Corporate members: tax treatment of expenses

Timing of expenses

Expenses which arise directly from syndicate membership are assessed on the same basis as profits arising directly from syndicate membership. This means that they are deferred, and only allowed when the corresponding profits are assessed.

On the other hand, expenses of the underwriting business that do not arise directly from syndicate membership are admissible in accordance with the normal rules for deductions from trading profits. That is, they are allowable in accordance with normal accountancy principles subject to any specific statutory provision.

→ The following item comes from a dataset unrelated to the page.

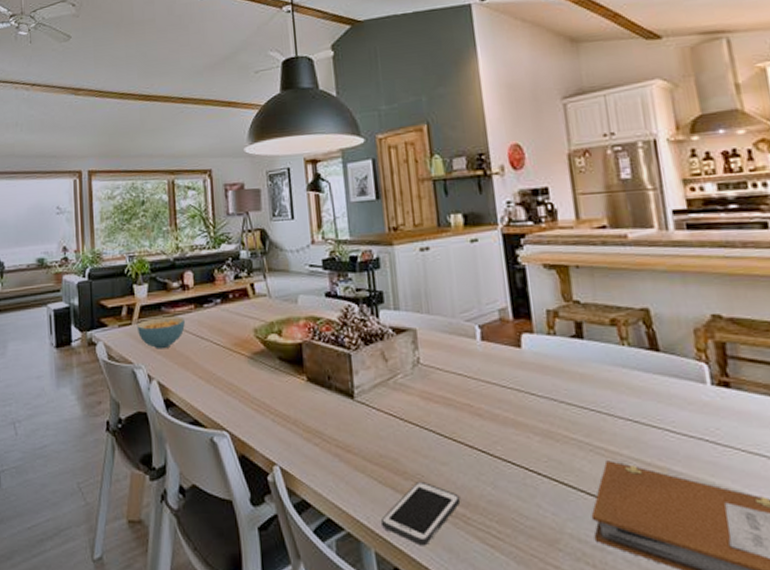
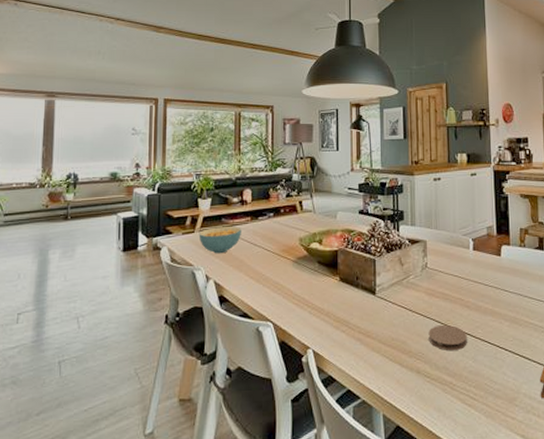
cell phone: present [381,481,461,546] -> none [390,358,450,408]
coaster: none [428,438,483,472] -> present [428,324,467,350]

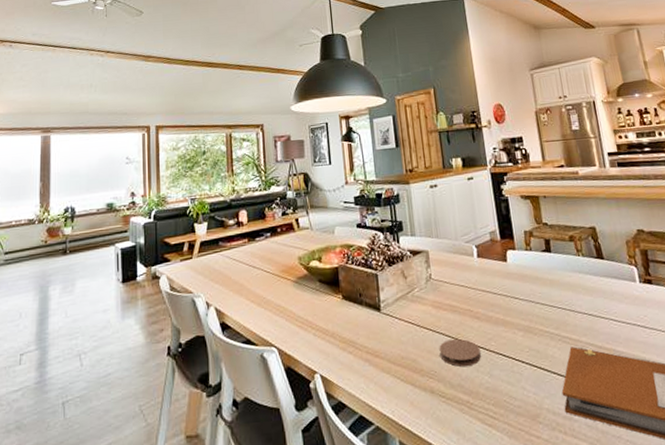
cereal bowl: present [198,226,241,254] -> none [196,249,239,279]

Generally this will mean that they are allowable earlier than syndicate related expenses. Care is needed to classify syndicate expenses correctly.

Syndicate related expenses: section 230(2) (b) FA 94

Some expenses which might not otherwise be classed as syndicate expenses are treated as though they arise directly from membership of a syndicate. These are any expenses met on the corporate member’s behalf by the syndicate managing agent and any charge made on the corporate member by the managing agent (FA94/S230 (2) (b)).

The timing rules at section 219 and section 220 then apply, so that these expenses are allowed in the same accounting period in which the related syndicate profits are assessed. Amounts paid in respect of the 2012 year, for example, will be allowed as an expense against profits of that year when those profits are assessed. In most cases, this will be the year ended 31 December 2015 under the declarations basis. Examples of expenses allowable in accordance with FA94/S230 (2)(b) are managing agent’s commission and Central Fund contributions.

The same principle applies in respect of any premiums payable under any stop-loss insurance taken out at member-level on or after 6 December 2011 (see FA94/s225 (3D) and LLM4150)

Fees paid to a Lloyd’s adviser by a corporate member do not fall within FA94/S230 (2) (b), and are not subject to deferral for tax purposes. They are allowed on an accounts basis under normal CT rules.

Transfer pricing

See LLM2170 for the application of UK-UK transfer pricing rules to syndicate level expenses.

Stop-loss and quota share premiums

Specific provisions at FA94/S225 apply to ‘stop-loss’ and ‘quota share’ premiums payable at the level of the corporate member, rather than by the syndicate. These are explained at LLM4150 and LLM4160.

In the case of both stop-loss and quota share contracts, premiums that appear to be excessive in relation to the potential benefit gained may be restricted under CTA2009/s54(1). It is also possible that a capital asset may be acquired by payment of the premiums. Whether premiums are excessive is a matter of fact, and examination of the terms of the contract may be necessary.